Robert Strauss schüttelt den Kopf. Er kann das immer noch nicht fassen: Am Abend des 12. September, einem Freitag, um 19 Uhr, stürmte die Polizei seine Wohnung. Vier Bewaffnete in Uniform und ein Drogenfahnder. Sie marschierten zur Haustür herein, schoben Strauss zur Seite, rissen Schubladen auf, warfen Schränke um und durchwühlten seine Klamotten. Dann legten sie ihm Handschellen an und brachten ihn aufs Revier. Erst nach drei Stunden durfte er wieder gehen. Alles wegen ein bisschen Cannabis.
"Ich bin doch kein Schwerverbrecher", sagt Strauss. Seine Augen werden groß und wütend, wenn er vom 12. September spricht. "Ich habe das Gefühl, es gibt hier eine Lücke zwischen Gesetz und Medizin." Der 50-Jährige hat lichtes, zerzaustes Haar, unter seiner Lederjacke trägt er ein bedrucktes T-Shirt, er ist unrasiert, seine Haut gerötet. Er sieht fertig aus. Mit gebücktem Rücken sitzt er auf einer Holzbank in seiner Lieblingspizzeria in Augsburg - "Bob's", der Laden gehört einem Amerikaner.
Lizenz zum Kiffen
Hier erzählt Robert Strauss seine Geschichte. Hier fühlt er sich ein bisschen wie zu Hause in den USA. Man hört das Knallen von Bowlingkugeln in der Nähe der Bar, es riecht nach Pizza und Käse. Robert Strauss kam vor 28 Jahren von New Jersey nach Augsburg, er hat hier eine deutsche Frau geheiratet und eine Familie gegründet. Seit einigen Jahren ist er geschieden und lebt alleine mit seiner Krankheit. "Ich habe immer gerne in Bayern gelebt", sagt Strauss. Aber seit der Hausdurchsuchung fühle er sich nicht mehr sicher. "Ich habe das Gefühl, die können machen, was sie wollen."
Die - das sind die Polizisten. Strauss darf legal machen, was für andere Menschen in Bayern strafbar ist: Er zählt zu den wenigen Patienten mit der offiziellen Erlaubnis zum Gras-Rauchen. Gras, das ist seine Schmerzmedizin. Seit 4. Februar 2014 hat Strauss eine Genehmigung von der Bundesopiumstelle. "Und seit diesem Tag macht die Polizei mir in Augsburg das Leben zur Hölle", sagt er. Ständig werde er auf der Straße von Beamten angehalten und müsse alle seine Taschen leeren.
"Das ist Schikane."
Die Beamten wüssten, wer er sei, und hielten ihn trotzdem immer wieder fest, wenn sie ihn auf der Straße sehen. "Das ist Schikane. Die wissen ganz genau, dass ich eine Erlaubnis habe", sagt Strauß. Nachts könne er nicht mehr schlafen, jeden Morgen wache er um fünf Uhr auf, weil er Angst habe, die Polizei klingele wieder bei ihm.
Neben dem Gras aus der Apotheke fanden die Beamten im September auch eine Hanfpflanze in seiner Küche. Ihr Anbau ist verboten. Seitdem läuft ein Verfahren gegen Strauss wegen illegalen Besitzes und des Verdachts auf Drogenhandel. Strauss stellt ein gelbes Plastikdöschen auf den Tisch: "Cannabis Flos" steht auf dem Etikett und darunter in etwas kleinerer Schrift "Bedrocan". Strauss dreht am Deckel und öffnet: Zum Vorschein kommen fünf Gramm reine Marihuana-Blüten.
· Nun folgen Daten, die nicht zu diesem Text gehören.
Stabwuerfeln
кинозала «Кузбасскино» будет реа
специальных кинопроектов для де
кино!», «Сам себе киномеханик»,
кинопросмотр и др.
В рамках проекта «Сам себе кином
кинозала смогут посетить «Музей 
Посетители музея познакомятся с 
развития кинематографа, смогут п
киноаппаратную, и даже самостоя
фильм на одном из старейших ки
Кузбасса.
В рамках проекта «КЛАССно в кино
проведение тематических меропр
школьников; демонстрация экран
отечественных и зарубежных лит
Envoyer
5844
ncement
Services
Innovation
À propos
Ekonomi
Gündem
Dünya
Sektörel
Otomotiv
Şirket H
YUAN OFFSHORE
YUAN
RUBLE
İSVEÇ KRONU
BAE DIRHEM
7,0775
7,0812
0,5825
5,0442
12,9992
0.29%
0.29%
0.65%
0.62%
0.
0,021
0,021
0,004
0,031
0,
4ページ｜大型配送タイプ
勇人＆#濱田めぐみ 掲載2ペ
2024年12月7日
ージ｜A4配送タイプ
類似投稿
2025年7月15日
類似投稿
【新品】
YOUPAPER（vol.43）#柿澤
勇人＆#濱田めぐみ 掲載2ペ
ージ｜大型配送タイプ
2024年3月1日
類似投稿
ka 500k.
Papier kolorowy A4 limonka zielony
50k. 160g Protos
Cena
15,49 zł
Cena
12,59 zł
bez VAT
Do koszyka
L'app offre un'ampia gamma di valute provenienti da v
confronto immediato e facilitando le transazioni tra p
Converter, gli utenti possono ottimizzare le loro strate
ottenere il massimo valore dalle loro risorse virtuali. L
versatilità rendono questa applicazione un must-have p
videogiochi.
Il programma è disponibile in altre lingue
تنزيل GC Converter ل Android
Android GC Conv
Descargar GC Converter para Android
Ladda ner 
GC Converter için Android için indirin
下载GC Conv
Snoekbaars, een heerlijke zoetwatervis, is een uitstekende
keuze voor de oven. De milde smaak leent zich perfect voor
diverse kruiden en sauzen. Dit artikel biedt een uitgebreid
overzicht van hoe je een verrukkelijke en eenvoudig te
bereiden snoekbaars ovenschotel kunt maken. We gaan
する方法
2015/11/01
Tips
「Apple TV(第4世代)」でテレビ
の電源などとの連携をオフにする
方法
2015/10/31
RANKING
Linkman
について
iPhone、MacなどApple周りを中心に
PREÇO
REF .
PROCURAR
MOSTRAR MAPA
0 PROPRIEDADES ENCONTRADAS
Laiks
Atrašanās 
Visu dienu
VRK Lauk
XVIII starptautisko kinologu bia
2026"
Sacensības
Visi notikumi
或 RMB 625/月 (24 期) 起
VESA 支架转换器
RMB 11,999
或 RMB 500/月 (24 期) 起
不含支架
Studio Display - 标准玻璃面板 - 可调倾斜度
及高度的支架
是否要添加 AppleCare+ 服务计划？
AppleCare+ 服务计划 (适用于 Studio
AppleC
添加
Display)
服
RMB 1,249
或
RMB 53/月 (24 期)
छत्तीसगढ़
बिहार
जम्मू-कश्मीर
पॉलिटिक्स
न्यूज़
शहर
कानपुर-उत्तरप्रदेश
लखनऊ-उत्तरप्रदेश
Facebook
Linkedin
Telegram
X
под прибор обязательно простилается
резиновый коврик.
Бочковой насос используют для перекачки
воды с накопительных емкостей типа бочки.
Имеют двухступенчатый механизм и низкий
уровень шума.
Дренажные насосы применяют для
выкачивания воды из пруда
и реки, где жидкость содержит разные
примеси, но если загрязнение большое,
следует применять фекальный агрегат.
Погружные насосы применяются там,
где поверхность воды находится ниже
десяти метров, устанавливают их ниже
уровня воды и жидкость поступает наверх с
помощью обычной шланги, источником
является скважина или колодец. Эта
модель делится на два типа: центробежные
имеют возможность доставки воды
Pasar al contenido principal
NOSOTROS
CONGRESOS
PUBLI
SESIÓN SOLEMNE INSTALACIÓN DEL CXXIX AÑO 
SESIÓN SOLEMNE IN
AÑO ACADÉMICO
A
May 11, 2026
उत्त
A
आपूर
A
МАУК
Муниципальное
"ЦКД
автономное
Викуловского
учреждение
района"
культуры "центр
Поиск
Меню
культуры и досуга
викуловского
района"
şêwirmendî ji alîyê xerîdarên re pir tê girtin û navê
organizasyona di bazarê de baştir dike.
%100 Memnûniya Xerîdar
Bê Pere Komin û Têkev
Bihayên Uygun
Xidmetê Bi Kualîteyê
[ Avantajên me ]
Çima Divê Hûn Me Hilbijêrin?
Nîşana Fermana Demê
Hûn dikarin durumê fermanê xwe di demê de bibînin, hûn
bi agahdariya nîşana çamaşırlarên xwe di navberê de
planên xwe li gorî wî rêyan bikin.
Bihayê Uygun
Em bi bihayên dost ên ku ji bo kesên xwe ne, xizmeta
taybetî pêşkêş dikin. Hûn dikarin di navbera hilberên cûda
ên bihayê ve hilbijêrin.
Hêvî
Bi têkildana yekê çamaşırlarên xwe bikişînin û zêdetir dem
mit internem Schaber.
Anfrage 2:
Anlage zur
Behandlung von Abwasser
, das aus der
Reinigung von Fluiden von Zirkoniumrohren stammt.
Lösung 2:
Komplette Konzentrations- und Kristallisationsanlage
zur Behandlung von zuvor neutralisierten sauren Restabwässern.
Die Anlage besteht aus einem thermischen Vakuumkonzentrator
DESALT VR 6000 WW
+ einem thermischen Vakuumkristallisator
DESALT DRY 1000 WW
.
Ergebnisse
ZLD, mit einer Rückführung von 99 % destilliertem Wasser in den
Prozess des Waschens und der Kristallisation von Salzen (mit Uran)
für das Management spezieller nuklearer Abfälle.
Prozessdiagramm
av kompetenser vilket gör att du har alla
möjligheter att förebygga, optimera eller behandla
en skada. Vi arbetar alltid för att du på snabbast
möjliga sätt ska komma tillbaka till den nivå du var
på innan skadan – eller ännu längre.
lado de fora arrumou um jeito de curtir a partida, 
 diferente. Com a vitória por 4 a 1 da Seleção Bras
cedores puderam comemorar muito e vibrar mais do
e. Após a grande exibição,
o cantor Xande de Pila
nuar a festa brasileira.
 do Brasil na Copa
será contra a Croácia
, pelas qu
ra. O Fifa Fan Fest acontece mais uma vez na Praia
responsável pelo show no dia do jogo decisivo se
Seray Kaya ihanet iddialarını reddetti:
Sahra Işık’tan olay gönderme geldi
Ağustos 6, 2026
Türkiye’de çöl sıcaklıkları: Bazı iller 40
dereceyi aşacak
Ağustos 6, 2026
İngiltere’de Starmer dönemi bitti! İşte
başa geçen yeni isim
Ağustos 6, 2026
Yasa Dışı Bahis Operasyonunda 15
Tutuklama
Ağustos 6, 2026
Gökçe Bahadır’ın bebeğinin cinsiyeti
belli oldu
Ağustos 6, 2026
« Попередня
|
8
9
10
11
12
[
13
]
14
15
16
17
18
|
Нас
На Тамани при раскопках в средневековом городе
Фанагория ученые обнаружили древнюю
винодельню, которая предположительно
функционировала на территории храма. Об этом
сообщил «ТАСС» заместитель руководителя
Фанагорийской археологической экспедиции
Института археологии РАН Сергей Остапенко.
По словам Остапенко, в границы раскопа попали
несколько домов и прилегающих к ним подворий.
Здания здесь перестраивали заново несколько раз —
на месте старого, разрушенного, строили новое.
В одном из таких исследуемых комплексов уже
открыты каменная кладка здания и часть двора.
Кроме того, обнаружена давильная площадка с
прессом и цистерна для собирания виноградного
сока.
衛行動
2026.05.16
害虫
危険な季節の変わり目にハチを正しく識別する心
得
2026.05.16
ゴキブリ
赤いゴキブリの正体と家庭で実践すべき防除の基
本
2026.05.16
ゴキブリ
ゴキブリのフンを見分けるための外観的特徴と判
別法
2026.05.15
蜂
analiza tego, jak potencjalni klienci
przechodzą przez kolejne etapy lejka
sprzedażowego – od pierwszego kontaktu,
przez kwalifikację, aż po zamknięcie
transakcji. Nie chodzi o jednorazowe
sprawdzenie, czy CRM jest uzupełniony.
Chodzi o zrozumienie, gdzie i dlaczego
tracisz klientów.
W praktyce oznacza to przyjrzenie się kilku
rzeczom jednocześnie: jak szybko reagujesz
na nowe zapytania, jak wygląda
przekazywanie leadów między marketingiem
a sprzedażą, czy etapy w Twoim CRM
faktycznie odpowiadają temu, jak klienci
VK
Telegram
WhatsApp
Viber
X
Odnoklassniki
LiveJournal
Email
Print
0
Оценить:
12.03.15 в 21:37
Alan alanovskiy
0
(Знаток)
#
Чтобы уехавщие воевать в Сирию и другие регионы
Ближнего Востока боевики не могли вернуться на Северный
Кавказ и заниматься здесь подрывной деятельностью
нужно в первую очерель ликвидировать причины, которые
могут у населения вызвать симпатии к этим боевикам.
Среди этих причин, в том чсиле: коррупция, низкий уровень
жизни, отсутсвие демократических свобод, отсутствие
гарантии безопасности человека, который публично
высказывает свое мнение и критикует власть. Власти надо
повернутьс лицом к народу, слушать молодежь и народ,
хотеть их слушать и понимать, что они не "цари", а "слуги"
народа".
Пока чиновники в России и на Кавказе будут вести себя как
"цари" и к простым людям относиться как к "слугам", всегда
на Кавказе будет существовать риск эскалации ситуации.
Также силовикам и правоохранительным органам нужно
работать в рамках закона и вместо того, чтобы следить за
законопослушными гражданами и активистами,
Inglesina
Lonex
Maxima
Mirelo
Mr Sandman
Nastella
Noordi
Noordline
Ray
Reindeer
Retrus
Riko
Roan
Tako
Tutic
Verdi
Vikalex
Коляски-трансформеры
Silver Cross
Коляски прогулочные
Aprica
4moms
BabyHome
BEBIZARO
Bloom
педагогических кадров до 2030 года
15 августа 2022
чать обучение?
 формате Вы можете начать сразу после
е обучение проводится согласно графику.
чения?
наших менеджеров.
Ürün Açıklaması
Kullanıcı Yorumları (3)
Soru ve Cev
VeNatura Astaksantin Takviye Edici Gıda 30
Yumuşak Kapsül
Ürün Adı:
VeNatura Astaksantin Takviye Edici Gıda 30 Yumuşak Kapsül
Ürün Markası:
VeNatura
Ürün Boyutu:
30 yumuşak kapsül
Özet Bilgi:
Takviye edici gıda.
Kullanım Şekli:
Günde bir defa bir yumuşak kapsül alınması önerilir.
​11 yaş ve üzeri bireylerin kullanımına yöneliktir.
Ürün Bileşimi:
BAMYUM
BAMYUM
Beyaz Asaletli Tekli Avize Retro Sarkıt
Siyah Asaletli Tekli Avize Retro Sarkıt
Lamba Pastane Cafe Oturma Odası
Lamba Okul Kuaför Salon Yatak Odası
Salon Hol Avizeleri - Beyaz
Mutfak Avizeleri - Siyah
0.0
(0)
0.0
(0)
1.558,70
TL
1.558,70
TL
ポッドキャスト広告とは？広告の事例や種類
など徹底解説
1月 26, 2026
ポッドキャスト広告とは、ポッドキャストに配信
Das reicht ihm für zweieinhalb Tage, er braucht zwei Gramm, um durch den Tag zu kommen.
Während Strauss erzählt, steht er hin und wieder auf. Er kann nicht lange sitzen bleiben, sonst tut es zu sehr weh im unteren Rücken. Seit September 2010 fühlt er diese Schmerzen. Zwei seiner Rückenwirbel waren von einem Tumor befallen, sie mussten ersetzt werden, die Wirbelsäule wurde mehrmals operiert. Nun ist sie stabilisiert, aber die Schmerzen sind geblieben. Deshalb raucht Strauss Cannabis. Er sagt: "Es ist das Einzige, was mir hilft."